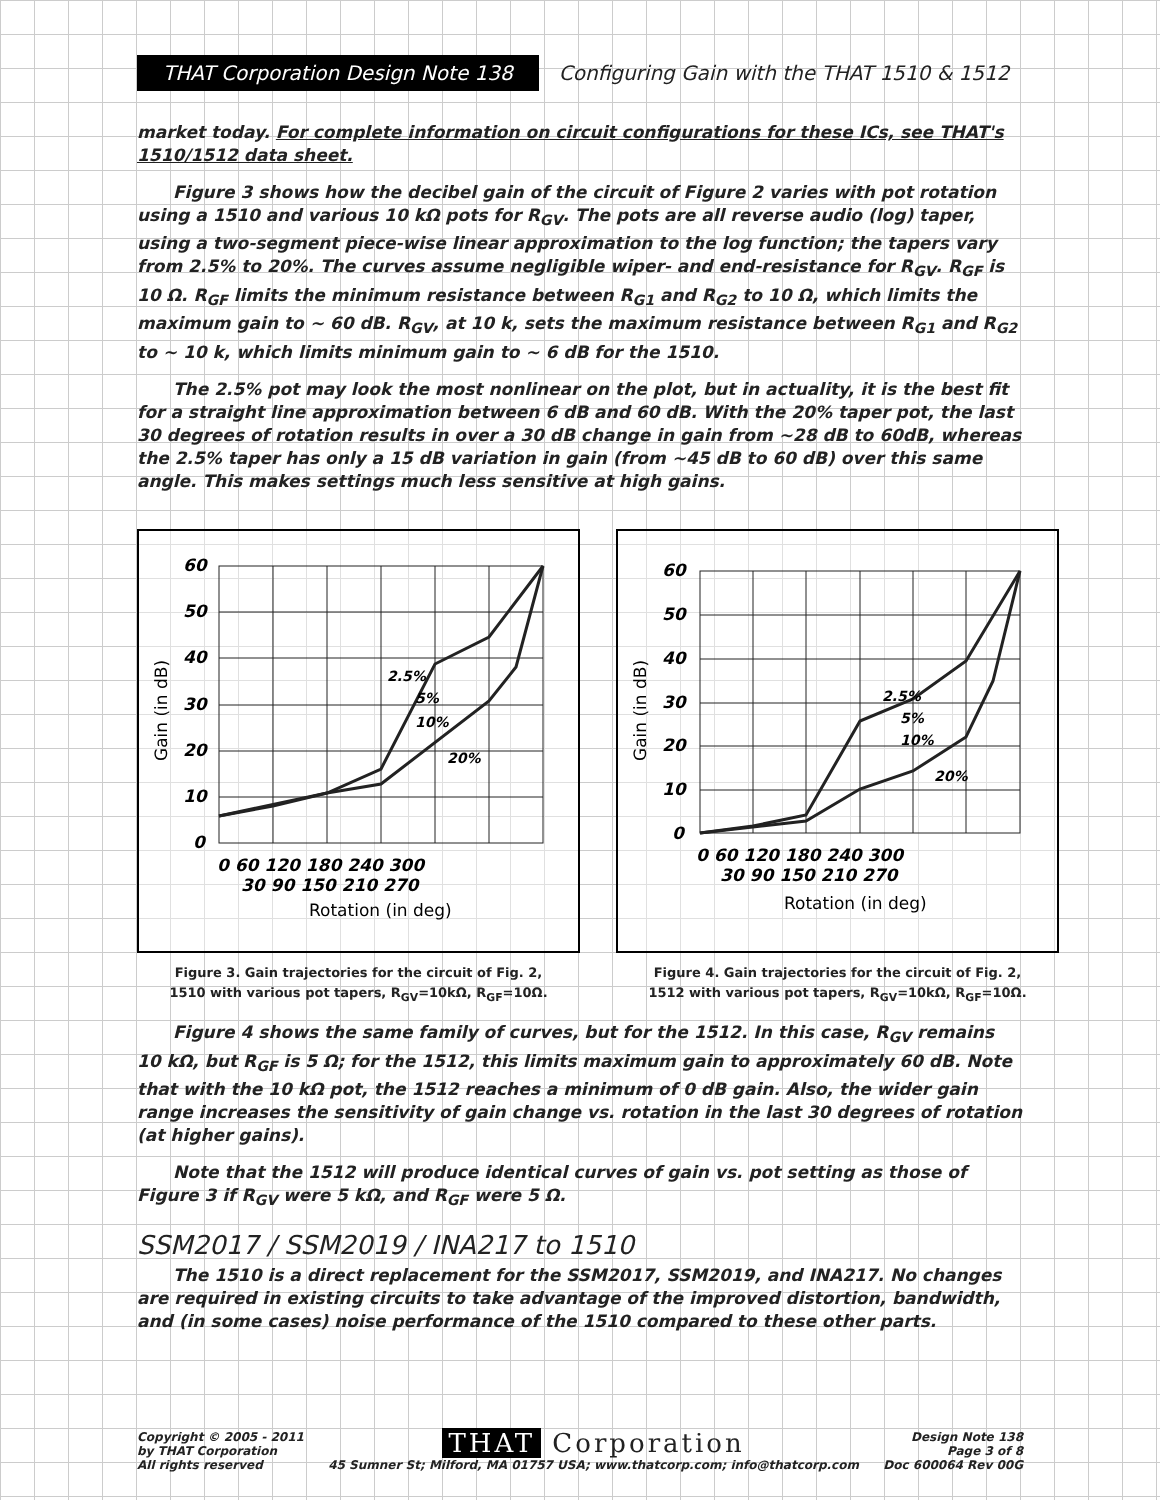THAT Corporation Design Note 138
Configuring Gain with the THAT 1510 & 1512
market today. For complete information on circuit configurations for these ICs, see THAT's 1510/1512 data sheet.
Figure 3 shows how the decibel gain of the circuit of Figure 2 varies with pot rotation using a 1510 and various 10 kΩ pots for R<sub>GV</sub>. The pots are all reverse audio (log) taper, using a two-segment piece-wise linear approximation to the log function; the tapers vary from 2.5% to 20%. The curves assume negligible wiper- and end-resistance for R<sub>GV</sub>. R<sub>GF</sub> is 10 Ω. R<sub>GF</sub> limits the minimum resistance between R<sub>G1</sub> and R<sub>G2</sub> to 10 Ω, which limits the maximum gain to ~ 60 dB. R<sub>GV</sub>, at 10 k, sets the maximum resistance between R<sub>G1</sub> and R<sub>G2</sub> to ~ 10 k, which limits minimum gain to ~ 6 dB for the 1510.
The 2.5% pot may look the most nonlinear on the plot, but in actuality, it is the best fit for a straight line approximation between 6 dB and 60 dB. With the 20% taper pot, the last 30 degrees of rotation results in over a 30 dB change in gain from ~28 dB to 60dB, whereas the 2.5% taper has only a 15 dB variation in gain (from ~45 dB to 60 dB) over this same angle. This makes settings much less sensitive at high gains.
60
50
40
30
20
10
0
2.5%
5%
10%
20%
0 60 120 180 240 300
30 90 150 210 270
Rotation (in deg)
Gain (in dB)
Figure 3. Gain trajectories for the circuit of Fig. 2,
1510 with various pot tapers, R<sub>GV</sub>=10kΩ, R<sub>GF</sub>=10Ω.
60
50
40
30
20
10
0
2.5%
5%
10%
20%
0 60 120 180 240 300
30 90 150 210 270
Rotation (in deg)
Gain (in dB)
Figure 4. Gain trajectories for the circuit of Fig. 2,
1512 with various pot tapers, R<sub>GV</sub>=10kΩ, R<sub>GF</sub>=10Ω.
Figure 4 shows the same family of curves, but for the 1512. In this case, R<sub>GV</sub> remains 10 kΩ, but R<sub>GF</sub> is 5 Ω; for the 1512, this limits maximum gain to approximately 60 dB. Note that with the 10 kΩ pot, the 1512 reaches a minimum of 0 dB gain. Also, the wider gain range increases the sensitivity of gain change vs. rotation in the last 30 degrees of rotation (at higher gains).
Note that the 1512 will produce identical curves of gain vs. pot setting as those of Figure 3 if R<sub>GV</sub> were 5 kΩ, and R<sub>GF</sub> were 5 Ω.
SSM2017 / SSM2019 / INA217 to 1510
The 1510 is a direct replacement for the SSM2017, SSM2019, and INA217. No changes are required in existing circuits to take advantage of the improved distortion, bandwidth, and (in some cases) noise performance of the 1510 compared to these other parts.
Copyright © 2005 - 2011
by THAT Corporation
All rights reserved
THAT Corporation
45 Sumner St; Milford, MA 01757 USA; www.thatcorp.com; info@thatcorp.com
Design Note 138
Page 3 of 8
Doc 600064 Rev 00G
§ §
◆ **Your task**
Copy out each line in the preceding records that contains "same".

◆ **Answer space**
The 2.5% pot may look the most nonlinear on the plot, but in actuality, it is the best fit for a straight line approximation between 6 dB and 60 dB. With the 20% taper pot, the last 30 degrees of rotation results in over a 30 dB change in gain from ~28 dB to 60dB, whereas the 2.5% taper has only a 15 dB variation in gain (from ~45 dB to 60 dB) over this same angle. This makes settings much less sensitive at high gains.
Figure 4 shows the same family of curves, but for the 1512. In this case, R<sub>GV</sub> remains 10 kΩ, but R<sub>GF</sub> is 5 Ω; for the 1512, this limits maximum gain to approximately 60 dB. Note that with the 10 kΩ pot, the 1512 reaches a minimum of 0 dB gain. Also, the wider gain range increases the sensitivity of gain change vs. rotation in the last 30 degrees of rotation (at higher gains).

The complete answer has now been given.